[What is needed]
Lay out the data as a Markdown table with the columns Row and Line, numbering each row and leaving out blank lines. Begin at the line that has "Hybrid Fitness" and stop after the line that has "Не требуется".

───── Provided data

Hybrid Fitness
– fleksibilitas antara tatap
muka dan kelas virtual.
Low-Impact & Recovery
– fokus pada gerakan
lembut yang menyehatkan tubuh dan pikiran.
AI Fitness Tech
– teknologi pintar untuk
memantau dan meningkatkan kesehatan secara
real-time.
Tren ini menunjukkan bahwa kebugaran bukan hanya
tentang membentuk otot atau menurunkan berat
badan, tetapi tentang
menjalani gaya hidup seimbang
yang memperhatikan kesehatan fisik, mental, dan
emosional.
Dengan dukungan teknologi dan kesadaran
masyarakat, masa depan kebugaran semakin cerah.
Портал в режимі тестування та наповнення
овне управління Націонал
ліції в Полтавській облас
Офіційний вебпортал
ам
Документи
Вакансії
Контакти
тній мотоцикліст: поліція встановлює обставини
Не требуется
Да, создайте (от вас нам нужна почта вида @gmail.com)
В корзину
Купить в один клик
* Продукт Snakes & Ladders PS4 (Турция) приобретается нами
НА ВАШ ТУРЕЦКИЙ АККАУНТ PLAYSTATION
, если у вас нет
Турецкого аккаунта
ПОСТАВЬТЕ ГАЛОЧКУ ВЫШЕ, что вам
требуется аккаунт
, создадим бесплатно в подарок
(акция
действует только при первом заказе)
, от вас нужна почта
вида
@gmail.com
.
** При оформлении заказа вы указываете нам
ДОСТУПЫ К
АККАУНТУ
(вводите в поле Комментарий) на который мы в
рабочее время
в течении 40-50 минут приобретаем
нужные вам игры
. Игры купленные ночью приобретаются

──────────
───── Provided data

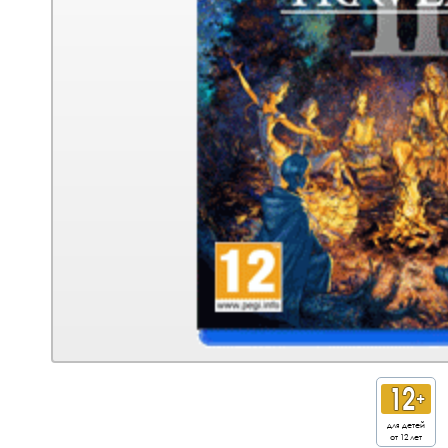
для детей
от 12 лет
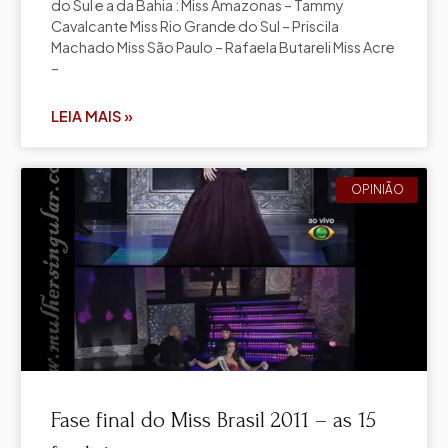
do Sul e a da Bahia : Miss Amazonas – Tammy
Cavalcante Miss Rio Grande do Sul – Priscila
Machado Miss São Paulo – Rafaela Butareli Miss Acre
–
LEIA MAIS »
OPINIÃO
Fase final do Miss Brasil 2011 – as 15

──────────

[Solved exercise]
| Row | Line |
|---|---|
| 1 | Hybrid Fitness |
| 2 | – fleksibilitas antara tatap |
| 3 | muka dan kelas virtual. |
| 4 | Low-Impact & Recovery |
| 5 | – fokus pada gerakan |
| 6 | lembut yang menyehatkan tubuh dan pikiran. |
| 7 | AI Fitness Tech |
| 8 | – teknologi pintar untuk |
| 9 | memantau dan meningkatkan kesehatan secara |
| 10 | real-time. |
| 11 | Tren ini menunjukkan bahwa kebugaran bukan hanya |
| 12 | tentang membentuk otot atau menurunkan berat |
| 13 | badan, tetapi tentang |
| 14 | menjalani gaya hidup seimbang |
| 15 | yang memperhatikan kesehatan fisik, mental, dan |
| 16 | emosional. |
| 17 | Dengan dukungan teknologi dan kesadaran |
| 18 | masyarakat, masa depan kebugaran semakin cerah. |
| 19 | Портал в режимі тестування та наповнення |
| 20 | овне управління Націонал |
| 21 | ліції в Полтавській облас |
| 22 | Офіційний вебпортал |
| 23 | ам |
| 24 | Документи |
| 25 | Вакансії |
| 26 | Контакти |
| 27 | тній мотоцикліст: поліція встановлює обставини |
| 28 | Не требуется |